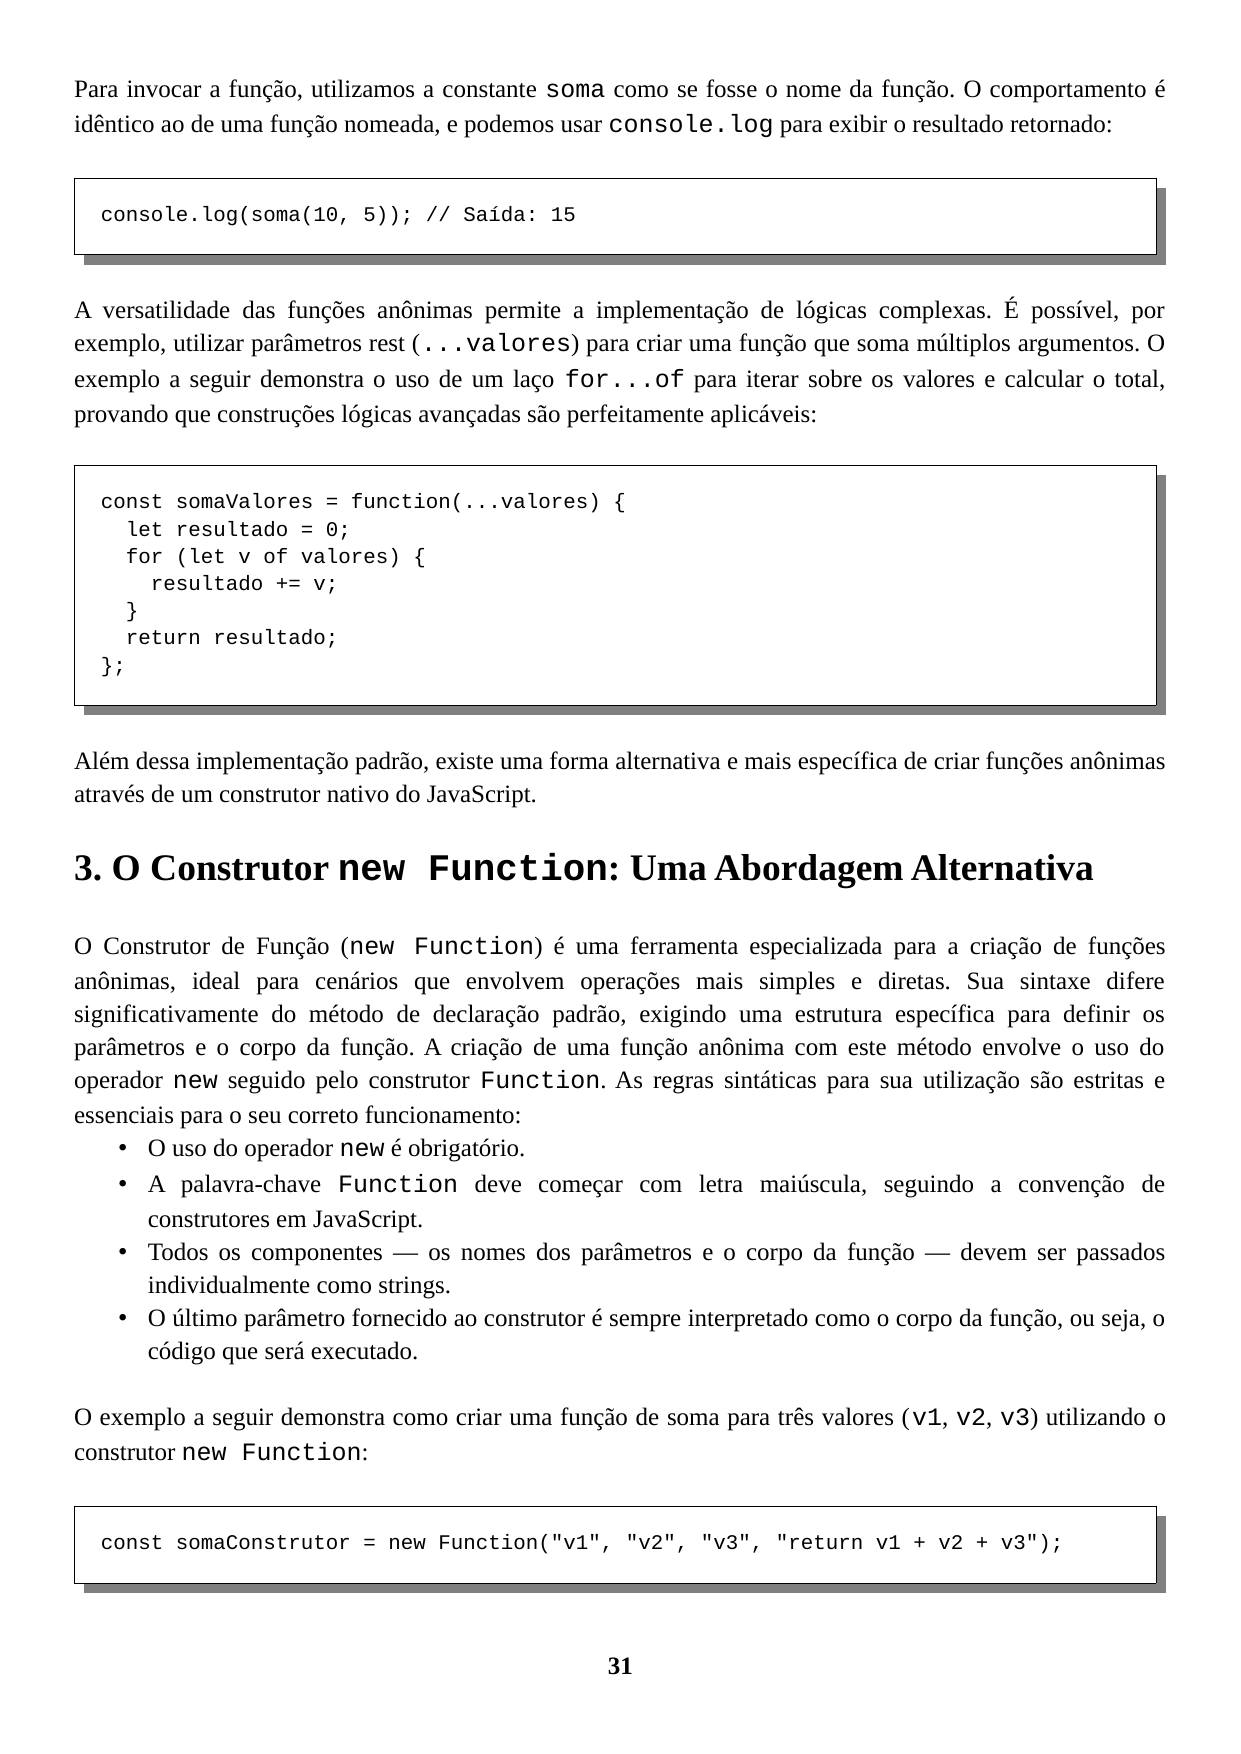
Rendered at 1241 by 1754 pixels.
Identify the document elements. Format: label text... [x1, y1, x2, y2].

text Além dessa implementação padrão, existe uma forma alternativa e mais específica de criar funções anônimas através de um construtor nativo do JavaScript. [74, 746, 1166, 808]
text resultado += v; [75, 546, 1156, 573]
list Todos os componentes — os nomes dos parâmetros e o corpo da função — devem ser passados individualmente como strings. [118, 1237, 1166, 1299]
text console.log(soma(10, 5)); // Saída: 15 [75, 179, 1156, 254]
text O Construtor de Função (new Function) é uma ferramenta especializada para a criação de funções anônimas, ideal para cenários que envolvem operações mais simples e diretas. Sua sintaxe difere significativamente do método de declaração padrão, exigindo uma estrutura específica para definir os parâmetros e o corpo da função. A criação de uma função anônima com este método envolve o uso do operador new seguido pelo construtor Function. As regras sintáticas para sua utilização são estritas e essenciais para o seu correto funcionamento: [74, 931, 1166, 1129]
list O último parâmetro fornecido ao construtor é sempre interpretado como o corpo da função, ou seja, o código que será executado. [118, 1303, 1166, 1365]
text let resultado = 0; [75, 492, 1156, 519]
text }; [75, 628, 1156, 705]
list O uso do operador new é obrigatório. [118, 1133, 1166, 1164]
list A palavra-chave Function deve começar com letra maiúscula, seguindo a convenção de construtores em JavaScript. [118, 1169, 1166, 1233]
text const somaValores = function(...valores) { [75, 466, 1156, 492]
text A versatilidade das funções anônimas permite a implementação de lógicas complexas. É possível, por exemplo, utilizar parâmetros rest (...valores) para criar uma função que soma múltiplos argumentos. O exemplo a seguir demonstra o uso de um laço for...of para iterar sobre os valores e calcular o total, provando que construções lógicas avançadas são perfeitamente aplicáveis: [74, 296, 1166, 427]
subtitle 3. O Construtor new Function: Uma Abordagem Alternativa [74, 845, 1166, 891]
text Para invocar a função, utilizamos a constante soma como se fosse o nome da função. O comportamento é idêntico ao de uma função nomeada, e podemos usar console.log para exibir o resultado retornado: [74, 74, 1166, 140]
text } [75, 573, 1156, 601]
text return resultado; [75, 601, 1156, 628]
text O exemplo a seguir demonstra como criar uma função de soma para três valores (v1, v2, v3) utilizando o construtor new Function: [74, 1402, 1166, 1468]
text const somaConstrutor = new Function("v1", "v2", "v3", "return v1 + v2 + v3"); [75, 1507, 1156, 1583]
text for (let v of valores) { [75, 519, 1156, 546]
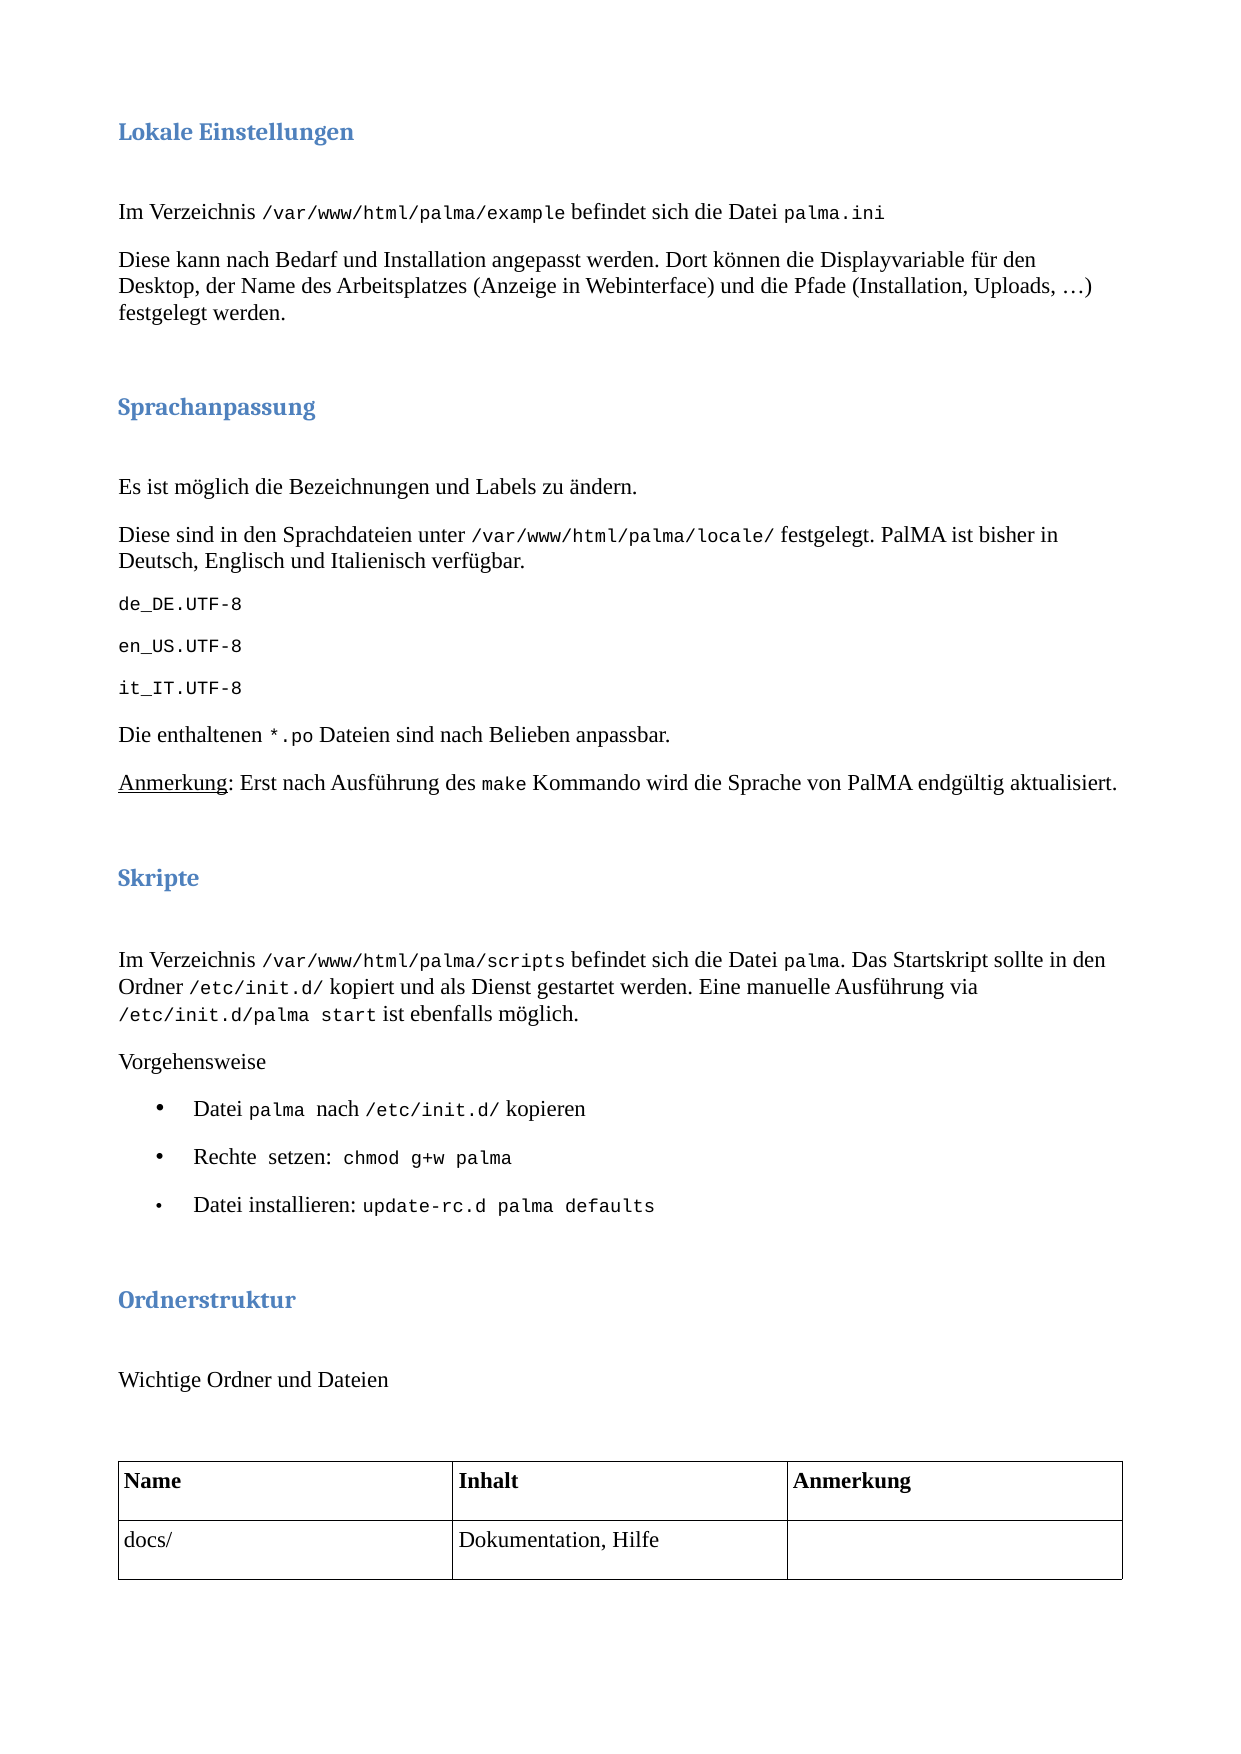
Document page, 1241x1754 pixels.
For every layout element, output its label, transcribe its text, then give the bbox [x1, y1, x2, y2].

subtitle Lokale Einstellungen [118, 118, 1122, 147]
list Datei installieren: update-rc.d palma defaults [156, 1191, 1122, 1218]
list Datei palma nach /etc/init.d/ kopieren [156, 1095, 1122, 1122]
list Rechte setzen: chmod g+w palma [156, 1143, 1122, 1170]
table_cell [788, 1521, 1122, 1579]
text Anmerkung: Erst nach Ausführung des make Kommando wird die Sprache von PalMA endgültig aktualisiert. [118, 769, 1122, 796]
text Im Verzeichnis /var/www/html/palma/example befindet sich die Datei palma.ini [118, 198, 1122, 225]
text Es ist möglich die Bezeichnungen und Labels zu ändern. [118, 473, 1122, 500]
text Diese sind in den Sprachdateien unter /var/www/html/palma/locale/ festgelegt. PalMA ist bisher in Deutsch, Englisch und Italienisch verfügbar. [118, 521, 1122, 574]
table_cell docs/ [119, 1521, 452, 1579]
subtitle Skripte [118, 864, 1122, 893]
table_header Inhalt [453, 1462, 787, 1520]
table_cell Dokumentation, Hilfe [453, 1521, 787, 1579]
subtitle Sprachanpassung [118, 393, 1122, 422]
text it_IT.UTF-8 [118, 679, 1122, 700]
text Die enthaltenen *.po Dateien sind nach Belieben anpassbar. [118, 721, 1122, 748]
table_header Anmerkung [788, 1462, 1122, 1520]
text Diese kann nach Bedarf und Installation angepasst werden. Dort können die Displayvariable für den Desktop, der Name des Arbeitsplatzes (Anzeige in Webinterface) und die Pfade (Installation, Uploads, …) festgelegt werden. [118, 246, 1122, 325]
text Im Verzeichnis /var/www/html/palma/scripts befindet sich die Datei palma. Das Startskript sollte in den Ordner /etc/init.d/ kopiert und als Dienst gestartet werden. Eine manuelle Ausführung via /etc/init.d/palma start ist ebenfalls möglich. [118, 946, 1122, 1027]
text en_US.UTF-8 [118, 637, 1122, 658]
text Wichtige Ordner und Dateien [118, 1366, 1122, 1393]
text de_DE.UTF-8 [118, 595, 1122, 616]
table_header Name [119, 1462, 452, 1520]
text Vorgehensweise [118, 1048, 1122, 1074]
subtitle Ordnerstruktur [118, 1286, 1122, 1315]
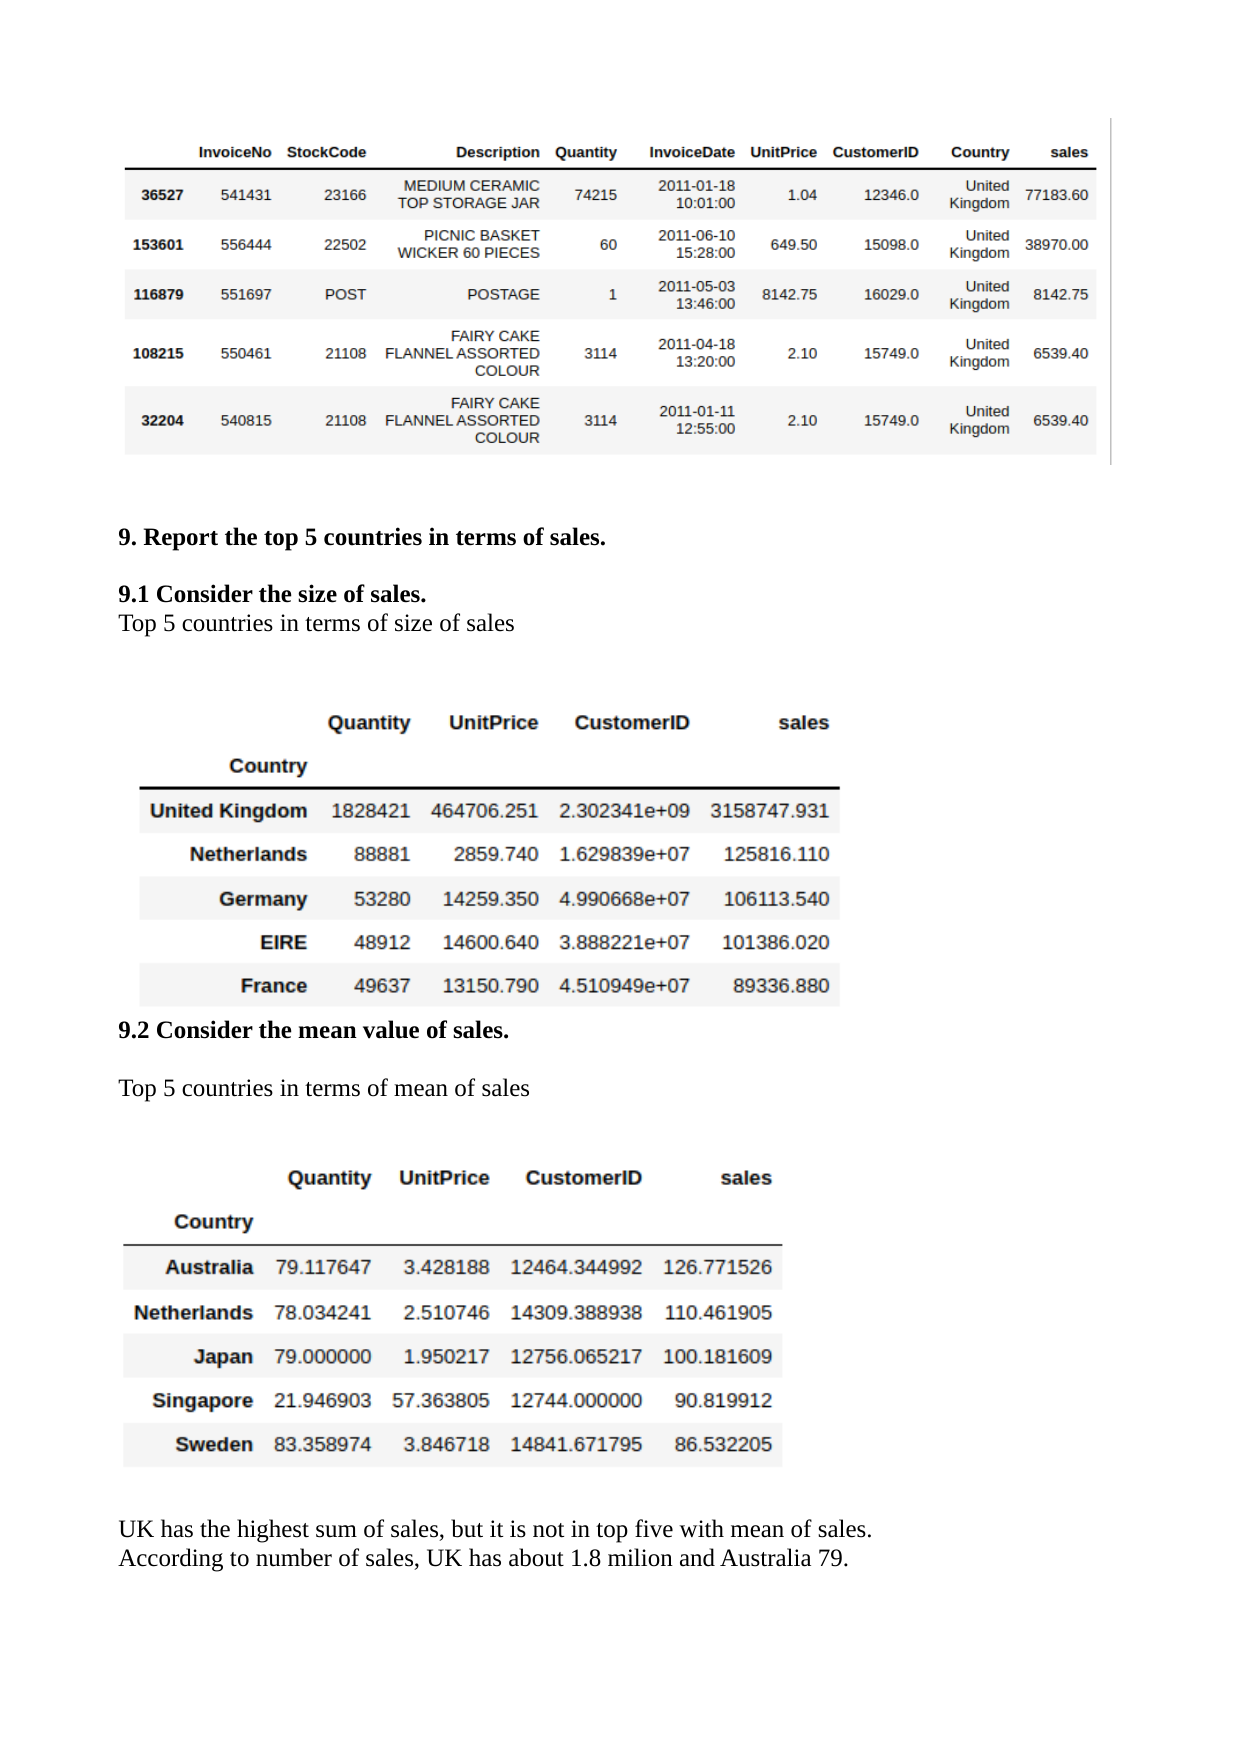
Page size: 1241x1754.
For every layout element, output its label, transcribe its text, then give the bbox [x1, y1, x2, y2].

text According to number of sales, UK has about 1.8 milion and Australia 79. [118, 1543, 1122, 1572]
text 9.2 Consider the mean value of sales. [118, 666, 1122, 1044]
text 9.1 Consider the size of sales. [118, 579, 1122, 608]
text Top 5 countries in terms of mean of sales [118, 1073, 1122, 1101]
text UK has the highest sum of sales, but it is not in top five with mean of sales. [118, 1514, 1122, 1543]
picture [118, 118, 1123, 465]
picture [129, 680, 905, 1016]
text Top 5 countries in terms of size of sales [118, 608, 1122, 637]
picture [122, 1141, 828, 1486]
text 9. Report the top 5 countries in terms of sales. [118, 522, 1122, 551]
----
Rewrite all the records with "Consider" switched to "Examine", leaving everything else unchanged. Omit the pictures from your answer.

Rendered at 1241 by 1754 pixels.
Identify the document elements. Format: label text... [x1, y1, x2, y2].

text Além dessa implementação padrão, existe uma forma alternativa e mais específica de criar funções anônimas através de um construtor nativo do JavaScript. [74, 746, 1166, 808]
text resultado += v; [75, 546, 1156, 573]
list Todos os componentes — os nomes dos parâmetros e o corpo da função — devem ser passados individualmente como strings. [118, 1237, 1166, 1299]
text console.log(soma(10, 5)); // Saída: 15 [75, 179, 1156, 254]
text O Construtor de Função (new Function) é uma ferramenta especializada para a criação de funções anônimas, ideal para cenários que envolvem operações mais simples e diretas. Sua sintaxe difere significativamente do método de declaração padrão, exigindo uma estrutura específica para definir os parâmetros e o corpo da função. A criação de uma função anônima com este método envolve o uso do operador new seguido pelo construtor Function. As regras sintáticas para sua utilização são estritas e essenciais para o seu correto funcionamento: [74, 931, 1166, 1129]
list O último parâmetro fornecido ao construtor é sempre interpretado como o corpo da função, ou seja, o código que será executado. [118, 1303, 1166, 1365]
text let resultado = 0; [75, 492, 1156, 519]
text }; [75, 628, 1156, 705]
list O uso do operador new é obrigatório. [118, 1133, 1166, 1164]
list A palavra-chave Function deve começar com letra maiúscula, seguindo a convenção de construtores em JavaScript. [118, 1169, 1166, 1233]
text const somaValores = function(...valores) { [75, 466, 1156, 492]
text A versatilidade das funções anônimas permite a implementação de lógicas complexas. É possível, por exemplo, utilizar parâmetros rest (...valores) para criar uma função que soma múltiplos argumentos. O exemplo a seguir demonstra o uso de um laço for...of para iterar sobre os valores e calcular o total, provando que construções lógicas avançadas são perfeitamente aplicáveis: [74, 296, 1166, 427]
subtitle 3. O Construtor new Function: Uma Abordagem Alternativa [74, 845, 1166, 891]
text Para invocar a função, utilizamos a constante soma como se fosse o nome da função. O comportamento é idêntico ao de uma função nomeada, e podemos usar console.log para exibir o resultado retornado: [74, 74, 1166, 140]
text } [75, 573, 1156, 601]
text return resultado; [75, 601, 1156, 628]
text O exemplo a seguir demonstra como criar uma função de soma para três valores (v1, v2, v3) utilizando o construtor new Function: [74, 1402, 1166, 1468]
text const somaConstrutor = new Function("v1", "v2", "v3", "return v1 + v2 + v3"); [75, 1507, 1156, 1583]
text for (let v of valores) { [75, 519, 1156, 546]
Document page, 1241x1754 pixels.
For every layout element, output its label, transcribe its text, then give the bbox [x1, y1, x2, y2].

subtitle Lokale Einstellungen [118, 118, 1122, 147]
list Datei installieren: update-rc.d palma defaults [156, 1191, 1122, 1218]
list Datei palma nach /etc/init.d/ kopieren [156, 1095, 1122, 1122]
list Rechte setzen: chmod g+w palma [156, 1143, 1122, 1170]
table_cell [788, 1521, 1122, 1579]
text Anmerkung: Erst nach Ausführung des make Kommando wird die Sprache von PalMA endgültig aktualisiert. [118, 769, 1122, 796]
text Im Verzeichnis /var/www/html/palma/example befindet sich die Datei palma.ini [118, 198, 1122, 225]
text Es ist möglich die Bezeichnungen und Labels zu ändern. [118, 473, 1122, 500]
text Diese sind in den Sprachdateien unter /var/www/html/palma/locale/ festgelegt. PalMA ist bisher in Deutsch, Englisch und Italienisch verfügbar. [118, 521, 1122, 574]
table_cell docs/ [119, 1521, 452, 1579]
subtitle Skripte [118, 864, 1122, 893]
table_header Inhalt [453, 1462, 787, 1520]
table_cell Dokumentation, Hilfe [453, 1521, 787, 1579]
subtitle Sprachanpassung [118, 393, 1122, 422]
text it_IT.UTF-8 [118, 679, 1122, 700]
text Die enthaltenen *.po Dateien sind nach Belieben anpassbar. [118, 721, 1122, 748]
table_header Anmerkung [788, 1462, 1122, 1520]
text Diese kann nach Bedarf und Installation angepasst werden. Dort können die Displayvariable für den Desktop, der Name des Arbeitsplatzes (Anzeige in Webinterface) und die Pfade (Installation, Uploads, …) festgelegt werden. [118, 246, 1122, 325]
text Im Verzeichnis /var/www/html/palma/scripts befindet sich die Datei palma. Das Startskript sollte in den Ordner /etc/init.d/ kopiert und als Dienst gestartet werden. Eine manuelle Ausführung via /etc/init.d/palma start ist ebenfalls möglich. [118, 946, 1122, 1027]
text en_US.UTF-8 [118, 637, 1122, 658]
text Wichtige Ordner und Dateien [118, 1366, 1122, 1393]
text de_DE.UTF-8 [118, 595, 1122, 616]
table_header Name [119, 1462, 452, 1520]
text Vorgehensweise [118, 1048, 1122, 1074]
subtitle Ordnerstruktur [118, 1286, 1122, 1315]
Page size: 1241x1754.
For every layout element, output its label, transcribe its text, then give the bbox [x1, y1, x2, y2].

text According to number of sales, UK has about 1.8 milion and Australia 79. [118, 1543, 1122, 1572]
text 9.2 Examine the mean value of sales. [118, 666, 1122, 1044]
text 9.1 Examine the size of sales. [118, 579, 1122, 608]
text Top 5 countries in terms of mean of sales [118, 1073, 1122, 1101]
text UK has the highest sum of sales, but it is not in top five with mean of sales. [118, 1514, 1122, 1543]
picture [118, 118, 1123, 465]
picture [129, 680, 905, 1016]
text Top 5 countries in terms of size of sales [118, 608, 1122, 637]
picture [122, 1141, 828, 1486]
text 9. Report the top 5 countries in terms of sales. [118, 522, 1122, 551]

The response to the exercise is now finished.